● DIRECTIONS FOR THIS TASK: Within the material below, find each line bearing the word "also" and present it.

---- PROVIDED RECORDS

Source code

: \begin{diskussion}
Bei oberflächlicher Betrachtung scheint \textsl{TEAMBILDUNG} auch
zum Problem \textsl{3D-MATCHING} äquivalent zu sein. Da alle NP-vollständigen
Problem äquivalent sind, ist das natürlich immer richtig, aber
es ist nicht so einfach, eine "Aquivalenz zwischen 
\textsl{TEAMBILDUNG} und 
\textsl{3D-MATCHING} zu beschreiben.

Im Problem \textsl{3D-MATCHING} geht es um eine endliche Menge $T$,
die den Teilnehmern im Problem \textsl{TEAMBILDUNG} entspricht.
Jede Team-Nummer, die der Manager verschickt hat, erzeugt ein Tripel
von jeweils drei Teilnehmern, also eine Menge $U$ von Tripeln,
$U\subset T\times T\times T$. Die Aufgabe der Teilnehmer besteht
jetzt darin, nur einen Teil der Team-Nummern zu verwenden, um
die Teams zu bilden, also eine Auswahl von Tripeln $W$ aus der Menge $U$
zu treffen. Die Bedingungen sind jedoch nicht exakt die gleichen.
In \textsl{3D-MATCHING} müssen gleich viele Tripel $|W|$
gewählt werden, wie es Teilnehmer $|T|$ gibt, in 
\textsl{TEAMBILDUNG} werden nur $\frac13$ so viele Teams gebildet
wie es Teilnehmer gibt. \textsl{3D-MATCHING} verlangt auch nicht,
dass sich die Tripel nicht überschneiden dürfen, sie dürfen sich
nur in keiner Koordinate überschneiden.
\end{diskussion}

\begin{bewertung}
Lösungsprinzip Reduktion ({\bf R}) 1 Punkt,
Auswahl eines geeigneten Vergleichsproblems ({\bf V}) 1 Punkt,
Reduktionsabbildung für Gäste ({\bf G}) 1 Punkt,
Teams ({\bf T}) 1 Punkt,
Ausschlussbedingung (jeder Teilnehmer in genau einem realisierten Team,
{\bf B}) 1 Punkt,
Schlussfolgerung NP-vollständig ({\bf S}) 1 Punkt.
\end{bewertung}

--------
---- PROVIDED RECORDS

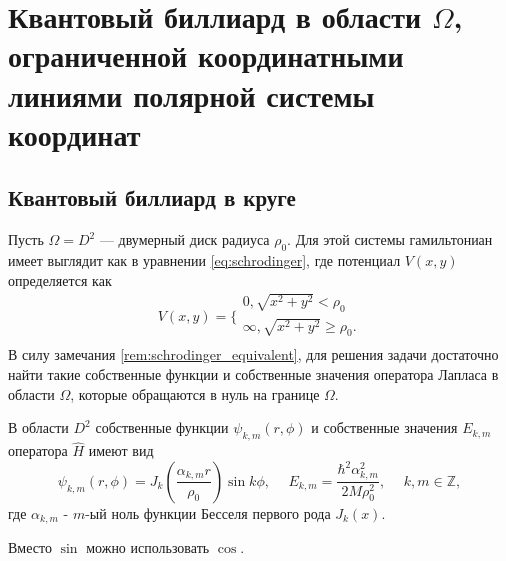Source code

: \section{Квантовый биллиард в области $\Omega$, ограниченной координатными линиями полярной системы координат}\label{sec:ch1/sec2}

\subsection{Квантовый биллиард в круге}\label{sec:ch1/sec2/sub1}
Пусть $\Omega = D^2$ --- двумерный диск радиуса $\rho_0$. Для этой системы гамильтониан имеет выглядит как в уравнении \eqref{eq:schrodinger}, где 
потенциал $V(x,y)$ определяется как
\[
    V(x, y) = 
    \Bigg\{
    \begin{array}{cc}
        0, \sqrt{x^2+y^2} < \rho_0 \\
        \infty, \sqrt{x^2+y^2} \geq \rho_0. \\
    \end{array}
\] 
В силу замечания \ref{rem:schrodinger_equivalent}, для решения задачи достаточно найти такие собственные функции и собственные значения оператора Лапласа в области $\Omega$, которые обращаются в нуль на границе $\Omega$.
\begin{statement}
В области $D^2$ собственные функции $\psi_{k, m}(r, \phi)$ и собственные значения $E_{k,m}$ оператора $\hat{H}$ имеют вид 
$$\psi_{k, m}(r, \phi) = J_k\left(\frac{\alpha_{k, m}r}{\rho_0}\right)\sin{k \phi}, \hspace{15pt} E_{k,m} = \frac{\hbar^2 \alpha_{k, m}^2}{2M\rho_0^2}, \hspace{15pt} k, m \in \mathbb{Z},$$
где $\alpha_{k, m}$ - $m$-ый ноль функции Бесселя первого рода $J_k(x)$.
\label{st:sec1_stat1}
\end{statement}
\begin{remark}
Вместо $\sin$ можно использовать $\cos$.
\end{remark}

--------
---- PROVIDED RECORDS

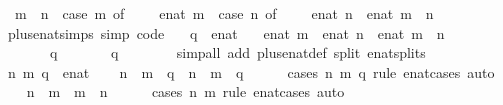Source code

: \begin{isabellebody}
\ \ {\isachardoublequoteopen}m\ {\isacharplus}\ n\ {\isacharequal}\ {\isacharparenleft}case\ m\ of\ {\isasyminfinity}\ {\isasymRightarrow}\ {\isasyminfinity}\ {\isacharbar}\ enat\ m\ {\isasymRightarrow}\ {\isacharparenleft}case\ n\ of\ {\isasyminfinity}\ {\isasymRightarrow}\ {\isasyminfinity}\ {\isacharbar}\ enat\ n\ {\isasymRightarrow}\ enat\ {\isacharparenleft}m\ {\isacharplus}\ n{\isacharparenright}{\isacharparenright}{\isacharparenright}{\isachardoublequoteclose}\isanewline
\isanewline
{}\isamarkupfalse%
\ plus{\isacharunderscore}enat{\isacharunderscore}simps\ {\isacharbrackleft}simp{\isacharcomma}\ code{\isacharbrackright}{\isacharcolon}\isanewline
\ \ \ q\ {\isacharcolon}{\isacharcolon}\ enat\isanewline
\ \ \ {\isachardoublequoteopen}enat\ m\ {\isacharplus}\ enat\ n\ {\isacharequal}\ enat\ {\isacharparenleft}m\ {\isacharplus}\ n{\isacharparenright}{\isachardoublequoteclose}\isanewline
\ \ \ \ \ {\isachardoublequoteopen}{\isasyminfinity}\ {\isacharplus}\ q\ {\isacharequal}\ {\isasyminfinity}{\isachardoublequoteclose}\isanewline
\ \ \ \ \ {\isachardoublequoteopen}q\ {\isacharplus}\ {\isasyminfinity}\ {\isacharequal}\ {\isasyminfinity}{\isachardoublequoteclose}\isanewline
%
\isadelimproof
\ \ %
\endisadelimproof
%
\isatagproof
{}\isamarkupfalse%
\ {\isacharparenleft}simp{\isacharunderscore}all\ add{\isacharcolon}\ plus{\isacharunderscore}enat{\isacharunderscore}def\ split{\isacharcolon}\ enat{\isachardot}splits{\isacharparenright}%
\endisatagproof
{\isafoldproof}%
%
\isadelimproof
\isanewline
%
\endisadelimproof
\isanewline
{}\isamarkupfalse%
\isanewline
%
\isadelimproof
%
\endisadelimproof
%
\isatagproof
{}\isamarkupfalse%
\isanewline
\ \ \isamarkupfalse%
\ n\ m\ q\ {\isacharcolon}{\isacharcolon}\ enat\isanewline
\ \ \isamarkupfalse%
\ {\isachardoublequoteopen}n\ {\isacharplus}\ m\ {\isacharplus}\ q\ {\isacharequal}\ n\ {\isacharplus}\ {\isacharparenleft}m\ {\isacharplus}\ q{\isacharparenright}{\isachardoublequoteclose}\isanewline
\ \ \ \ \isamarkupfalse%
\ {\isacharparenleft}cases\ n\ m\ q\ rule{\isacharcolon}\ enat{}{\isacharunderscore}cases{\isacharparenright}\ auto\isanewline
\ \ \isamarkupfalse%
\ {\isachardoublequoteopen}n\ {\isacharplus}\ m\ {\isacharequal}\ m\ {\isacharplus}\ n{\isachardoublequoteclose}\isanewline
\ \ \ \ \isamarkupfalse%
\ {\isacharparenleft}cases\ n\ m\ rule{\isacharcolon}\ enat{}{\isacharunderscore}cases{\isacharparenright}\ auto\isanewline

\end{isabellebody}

--------

● RESULT:
von jeweils drei Teilnehmern, also eine Menge $U$ von Tripeln,
die Teams zu bilden, also eine Auswahl von Tripeln $W$ aus der Menge $U$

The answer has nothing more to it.